*** Data for this exercise

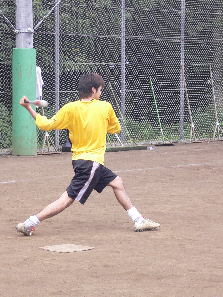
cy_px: 149
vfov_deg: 14.2
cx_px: 115
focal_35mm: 139
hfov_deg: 10.7
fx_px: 1194
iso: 100
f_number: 4.9
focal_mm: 16.1
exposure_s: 1/125
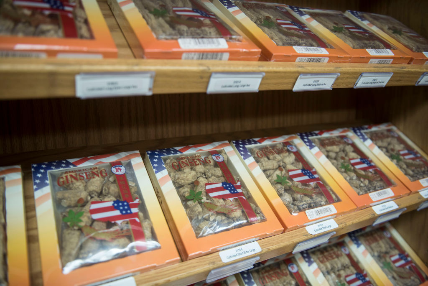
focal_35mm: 29
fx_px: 345
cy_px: 143
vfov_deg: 45.0
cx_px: 214
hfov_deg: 63.6
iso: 500
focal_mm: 29
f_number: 2.8
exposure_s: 1/250
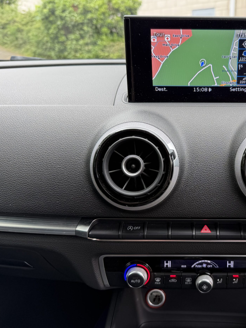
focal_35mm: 33
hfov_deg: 41.1
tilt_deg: -16.6
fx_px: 313
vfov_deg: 55.4
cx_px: 197
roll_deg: -1.4
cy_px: 159
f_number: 1.78
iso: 80
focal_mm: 6.76
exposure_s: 1/180
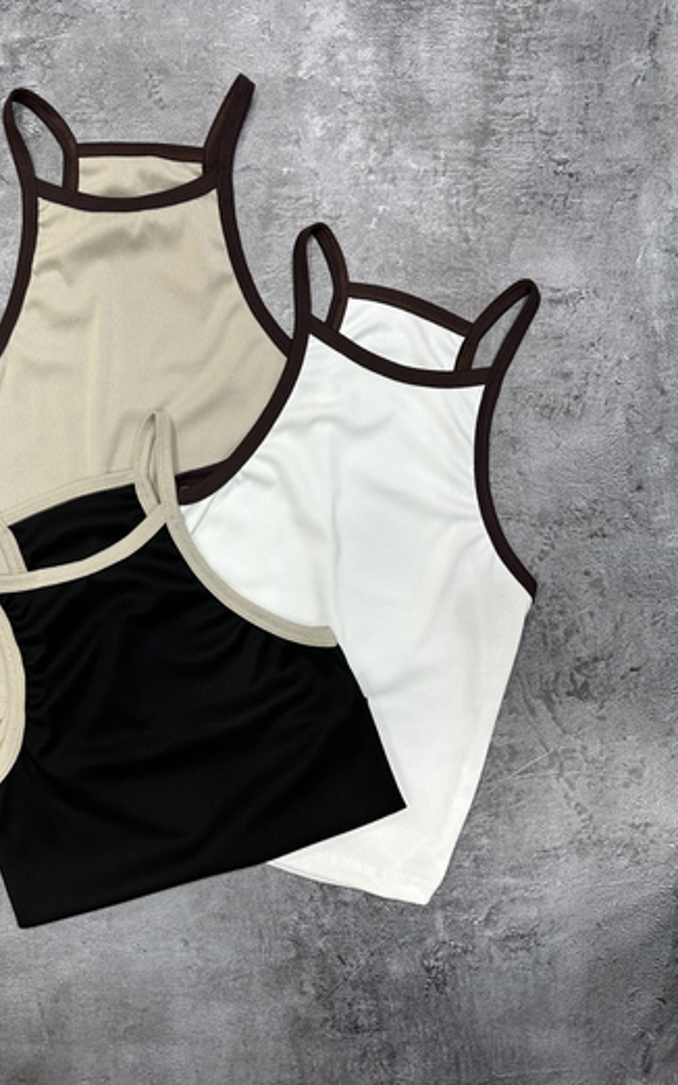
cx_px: 270
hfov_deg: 47.3
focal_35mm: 26
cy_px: 544
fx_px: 769
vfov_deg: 70.4
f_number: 1.78
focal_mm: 6.86
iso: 125
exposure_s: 1/100
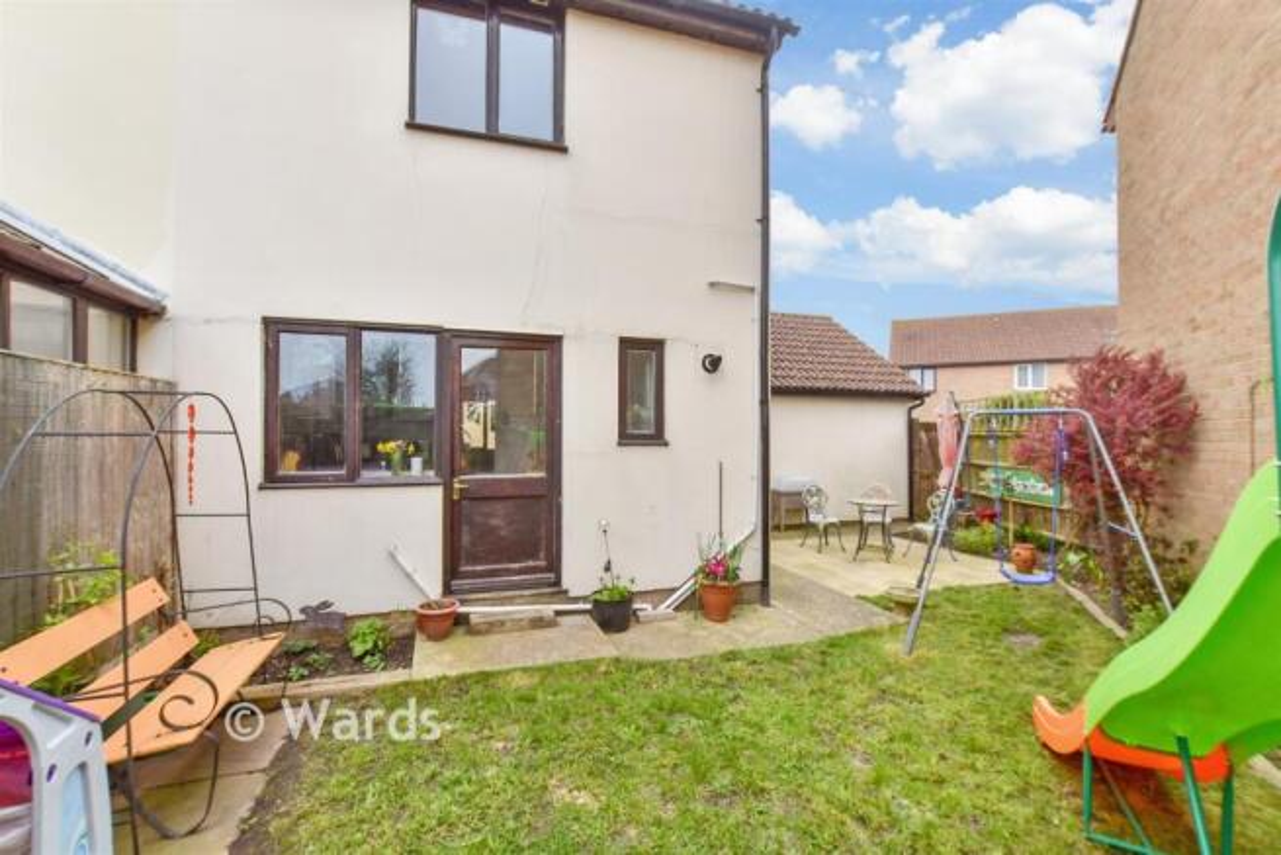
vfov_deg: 77.4
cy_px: 428
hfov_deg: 100.4
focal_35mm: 15
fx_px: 534
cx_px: 640
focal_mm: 10
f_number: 8
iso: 250
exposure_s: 1/125
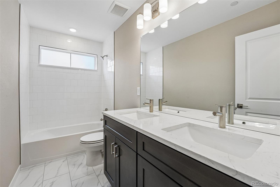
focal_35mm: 15
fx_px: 117
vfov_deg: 77.3
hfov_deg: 100.4
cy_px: 94
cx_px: 140
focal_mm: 15
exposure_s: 1/30
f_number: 8
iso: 200
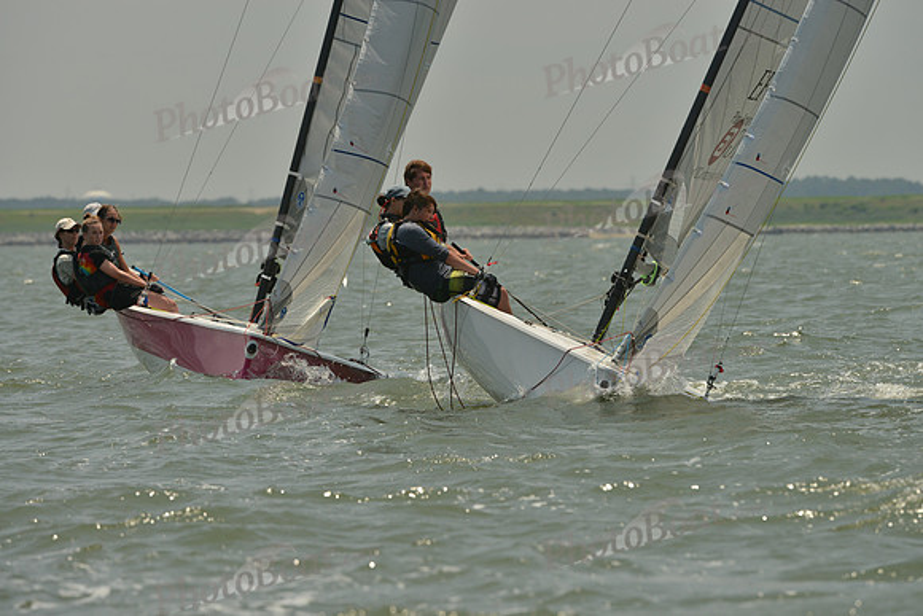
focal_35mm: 400
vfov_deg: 3.4
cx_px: 462
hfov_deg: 5.2
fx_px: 10257
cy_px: 308
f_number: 10
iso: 400
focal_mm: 400
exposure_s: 1/1250
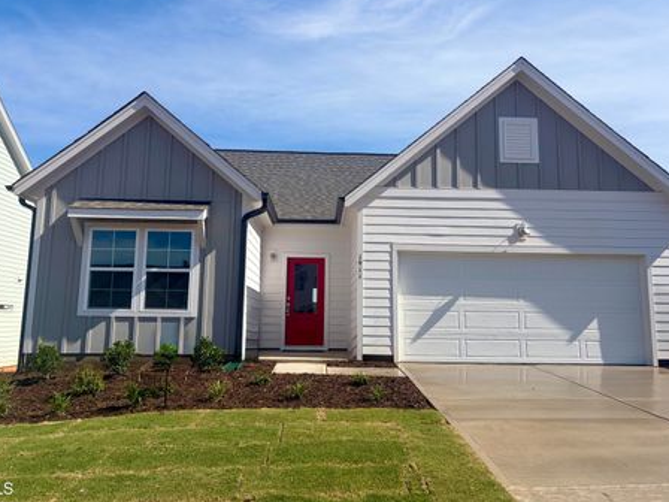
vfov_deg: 48.2
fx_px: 560
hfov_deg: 61.7
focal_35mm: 29
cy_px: 234
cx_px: 342
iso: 64
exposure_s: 1/4950
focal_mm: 5.96
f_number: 1.6
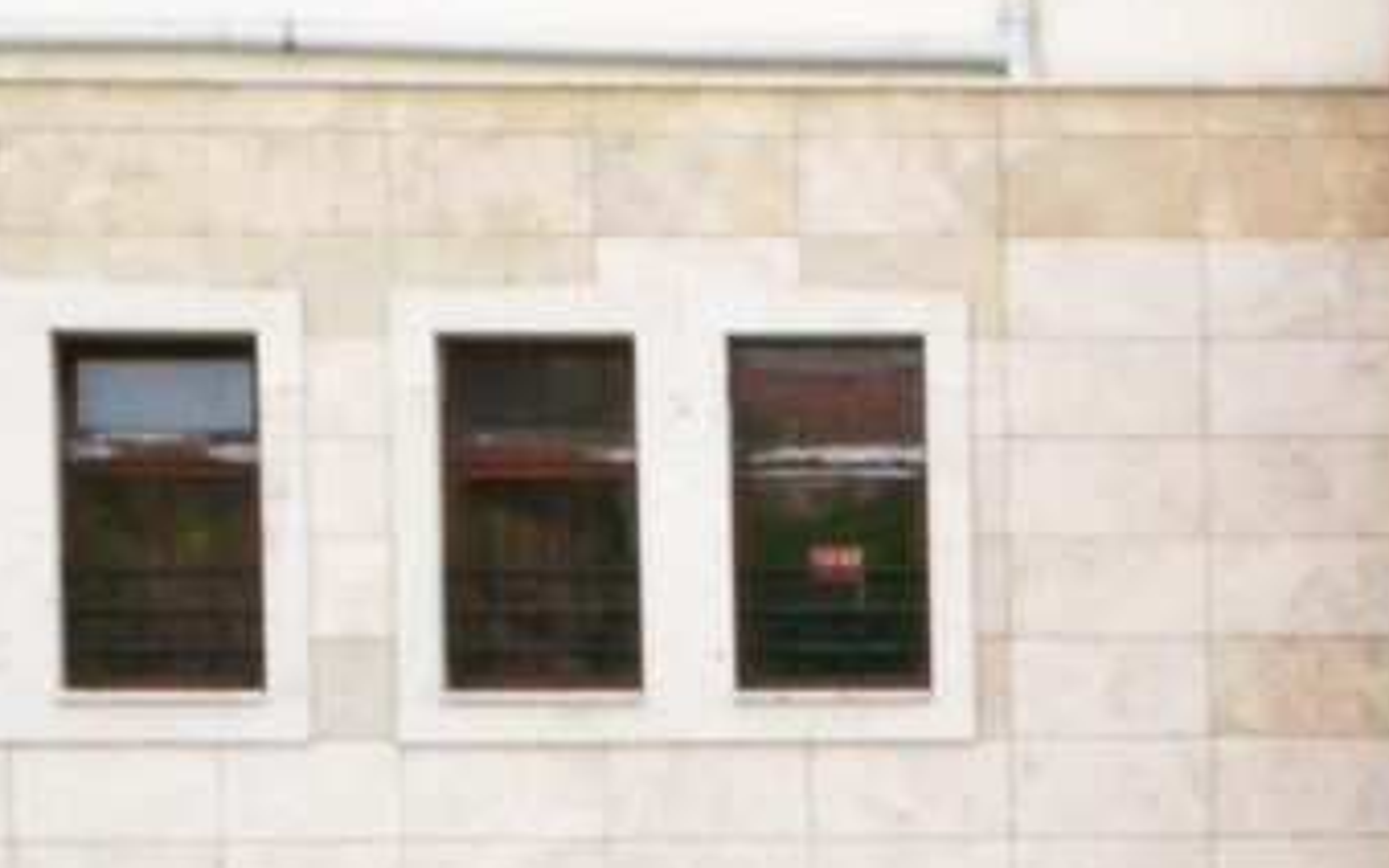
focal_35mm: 381
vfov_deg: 3.4
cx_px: 2340
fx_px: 14425
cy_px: 1198
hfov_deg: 5.4
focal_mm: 66
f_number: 32
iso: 1400
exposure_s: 1/200
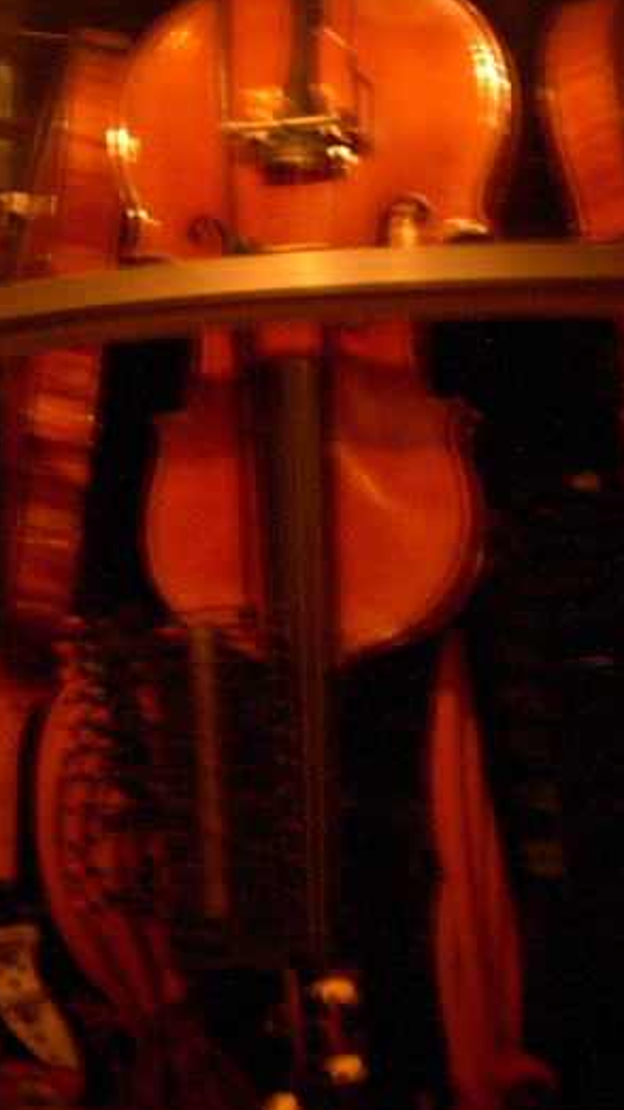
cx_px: 349
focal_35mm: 87
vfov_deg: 24.4
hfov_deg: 13.9
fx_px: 2560
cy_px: 492
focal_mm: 11.1
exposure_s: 1
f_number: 3.2
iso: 400
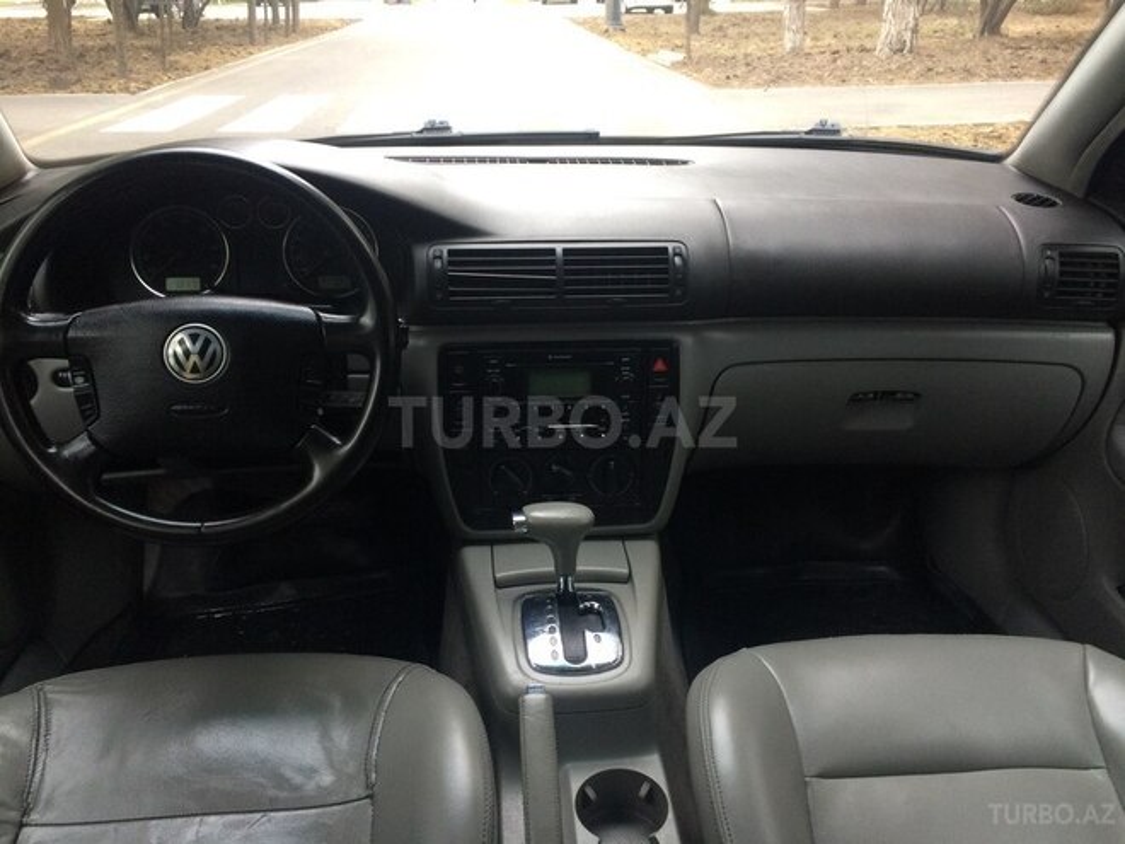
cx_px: 562
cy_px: 422
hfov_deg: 61.7
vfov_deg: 48.2
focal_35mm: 29
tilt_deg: -24.3
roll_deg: -0.5
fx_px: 942
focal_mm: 4.15
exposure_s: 1/33
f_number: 2.2
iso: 100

******

__What is being asked__:
Reproduce the full listing above verbatim, with no pictures included.

__Expected output__:
cy_px: 149
vfov_deg: 14.2
cx_px: 115
focal_35mm: 139
hfov_deg: 10.7
fx_px: 1194
iso: 100
f_number: 4.9
focal_mm: 16.1
exposure_s: 1/125
focal_35mm: 29
fx_px: 345
cy_px: 143
vfov_deg: 45.0
cx_px: 214
hfov_deg: 63.6
iso: 500
focal_mm: 29
f_number: 2.8
exposure_s: 1/250
focal_35mm: 33
hfov_deg: 41.1
tilt_deg: -16.6
fx_px: 313
vfov_deg: 55.4
cx_px: 197
roll_deg: -1.4
cy_px: 159
f_number: 1.78
iso: 80
focal_mm: 6.76
exposure_s: 1/180
cx_px: 270
hfov_deg: 47.3
focal_35mm: 26
cy_px: 544
fx_px: 769
vfov_deg: 70.4
f_number: 1.78
focal_mm: 6.86
iso: 125
exposure_s: 1/100
vfov_deg: 77.4
cy_px: 428
hfov_deg: 100.4
focal_35mm: 15
fx_px: 534
cx_px: 640
focal_mm: 10
f_number: 8
iso: 250
exposure_s: 1/125
focal_35mm: 15
fx_px: 117
vfov_deg: 77.3
hfov_deg: 100.4
cy_px: 94
cx_px: 140
focal_mm: 15
exposure_s: 1/30
f_number: 8
iso: 200
focal_35mm: 400
vfov_deg: 3.4
cx_px: 462
hfov_deg: 5.2
fx_px: 10257
cy_px: 308
f_number: 10
iso: 400
focal_mm: 400
exposure_s: 1/1250
vfov_deg: 48.2
fx_px: 560
hfov_deg: 61.7
focal_35mm: 29
cy_px: 234
cx_px: 342
iso: 64
exposure_s: 1/4950
focal_mm: 5.96
f_number: 1.6
focal_35mm: 381
vfov_deg: 3.4
cx_px: 2340
fx_px: 14425
cy_px: 1198
hfov_deg: 5.4
focal_mm: 66
f_number: 32
iso: 1400
exposure_s: 1/200
cx_px: 349
focal_35mm: 87
vfov_deg: 24.4
hfov_deg: 13.9
fx_px: 2560
cy_px: 492
focal_mm: 11.1
exposure_s: 1
f_number: 3.2
iso: 400
cx_px: 562
cy_px: 422
hfov_deg: 61.7
vfov_deg: 48.2
focal_35mm: 29
tilt_deg: -24.3
roll_deg: -0.5
fx_px: 942
focal_mm: 4.15
exposure_s: 1/33
f_number: 2.2
iso: 100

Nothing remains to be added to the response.